Japan’s biggest brokerages and banks, including Nomura Holdings Inc. and Mitsubishi UFJ Financial Group Inc., sell double-decker funds to customers.
Tetsu Yoshimura, a spokesman for Nomura in Tokyo, declined to comment on individual investment products, as did a spokesman at Mitsubishi UFJ.
The worst-performing high-yield mutual bond fund in Japan this year is managed by Mitsubishi UFJ Kokusai Asset Management Co., a unit of Japan’s biggest bank. It’s lost 31 percent through Dec. 22 and like many Japanese mutual funds pays holders a monthly dividend. The fund paid out 60 yen for every 10,000 yen invested in each of the last eleven months to November, according to the asset manager’s website.
“Funds that pay out monthly dividends in Japan are very popular amid low interest rates,” said Hiroaki Sakamoto, an analyst at fund research company Morningstar Japan K.K. in Tokyo. Double-decker bond funds that offer monthly dividends are particularly in demand among the elderly, he said.
The Mitsubishi UFJ Kokusai Asset fund is invested in U.S. speculative-grade debt and linked to the Brazilian real. Ties between Japan and Brazil have grown for more than one hundred years, with emigration from the Asian nation to the South American country beginning at the start of the last century. There are about 1.6 million people of Japanese descent living in Brazil and about 180,000 Brazilians in Japan, according to Japan’s Ministry of Foreign Affairs.
Brazil’s currency has dropped 32 percent against the yen this year. The nation’s president Dilma Rousseff revamped her economic team earlier this month with the appointment of Nelson Barbosa to the post of finance minister as Latin America’s largest economy is in the middle of its longest recession since the 1930s.
Japanese financial institutions also offer individuals funds that invest in everything from domestic stocks to U.S. real estate combined with a currency option for different countries. Given the poor performance of the Brazilian real this year, such investors are looking to buy more U.S. dollar-denominated funds, said Morningstar’s Sakamoto.
Japan’s 135.1 trillion yen Government Pension Investment Fund lost 5.6 percent, or 7.9 trillion yen, in the three-months through September, its worst quarter since at least 2008, as it shifted funds out of local government bonds into more equities and overseas debt. The fund lost 8 trillion yen on its domestic and foreign equities and 241 billion yen on overseas debt, while Japanese bonds handed GPIF a 302 billion yen gain.
Hiroyuki Mitsuishi, a GPIF councilor, said last month its performance should be viewed over the long-term. The fund will invest in global high-yield bonds and they are important for GPIF’s asset diversification, he said.
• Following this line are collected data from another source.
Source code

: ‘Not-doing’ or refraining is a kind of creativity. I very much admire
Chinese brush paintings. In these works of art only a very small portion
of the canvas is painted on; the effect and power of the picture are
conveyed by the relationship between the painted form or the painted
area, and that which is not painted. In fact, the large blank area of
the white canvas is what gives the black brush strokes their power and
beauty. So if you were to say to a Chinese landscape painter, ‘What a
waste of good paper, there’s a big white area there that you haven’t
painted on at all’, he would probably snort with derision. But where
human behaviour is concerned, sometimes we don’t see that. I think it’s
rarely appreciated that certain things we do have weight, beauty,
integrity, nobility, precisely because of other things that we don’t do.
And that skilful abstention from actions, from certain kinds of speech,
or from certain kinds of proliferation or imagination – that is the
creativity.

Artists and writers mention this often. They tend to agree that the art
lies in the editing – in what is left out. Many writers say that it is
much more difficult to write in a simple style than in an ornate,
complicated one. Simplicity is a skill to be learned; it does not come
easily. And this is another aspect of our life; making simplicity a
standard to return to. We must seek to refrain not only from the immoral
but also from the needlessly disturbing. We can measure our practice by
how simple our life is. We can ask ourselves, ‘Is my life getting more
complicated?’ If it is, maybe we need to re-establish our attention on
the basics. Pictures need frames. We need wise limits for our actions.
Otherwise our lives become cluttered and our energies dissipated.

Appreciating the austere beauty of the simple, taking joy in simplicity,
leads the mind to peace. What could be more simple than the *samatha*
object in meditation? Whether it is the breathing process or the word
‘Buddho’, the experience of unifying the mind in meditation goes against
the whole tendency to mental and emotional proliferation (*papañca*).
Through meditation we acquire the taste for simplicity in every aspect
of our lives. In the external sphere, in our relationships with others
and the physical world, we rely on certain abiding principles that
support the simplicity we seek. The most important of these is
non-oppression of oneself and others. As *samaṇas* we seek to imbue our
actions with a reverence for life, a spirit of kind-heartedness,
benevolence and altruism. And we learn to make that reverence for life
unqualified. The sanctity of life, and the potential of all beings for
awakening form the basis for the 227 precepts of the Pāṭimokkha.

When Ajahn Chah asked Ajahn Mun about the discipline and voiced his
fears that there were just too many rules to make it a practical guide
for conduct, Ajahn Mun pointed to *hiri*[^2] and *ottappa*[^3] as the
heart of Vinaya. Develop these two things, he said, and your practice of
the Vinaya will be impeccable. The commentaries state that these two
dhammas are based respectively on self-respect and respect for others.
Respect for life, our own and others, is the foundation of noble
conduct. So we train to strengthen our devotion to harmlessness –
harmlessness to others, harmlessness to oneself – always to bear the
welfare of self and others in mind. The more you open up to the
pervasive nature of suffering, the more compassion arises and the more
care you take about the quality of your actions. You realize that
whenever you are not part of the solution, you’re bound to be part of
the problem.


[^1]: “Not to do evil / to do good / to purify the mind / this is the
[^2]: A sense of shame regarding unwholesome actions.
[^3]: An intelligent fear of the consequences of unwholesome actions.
Nomura’s U.S. high-yield fund tied to the Brazilian real has lost 29 percent this year but still has an average annual return of 1.8 percent over the past five, according to data compiled by Bloomberg. Those figures don’t include a purchase fee equivalent of up to 3.24 percent of the acquired amount, trading expenses for the fund and a separate annual management fee of more than 1.5 percent.
When buying non-yen investments, Japanese individuals should stick to buying lower-fee products such as tracker funds sold by local asset managers, according to Martin Malone, a global macro policy strategist at London-based brokerage Mint Partners Ltd.
“It’s appropriate for any retail investor to have 20 percent to 30 percent of long-term investment in ‘external’ investments or non-yen products,” said Malone. “But the only ones should be what GPIF and other institutional investors buy.”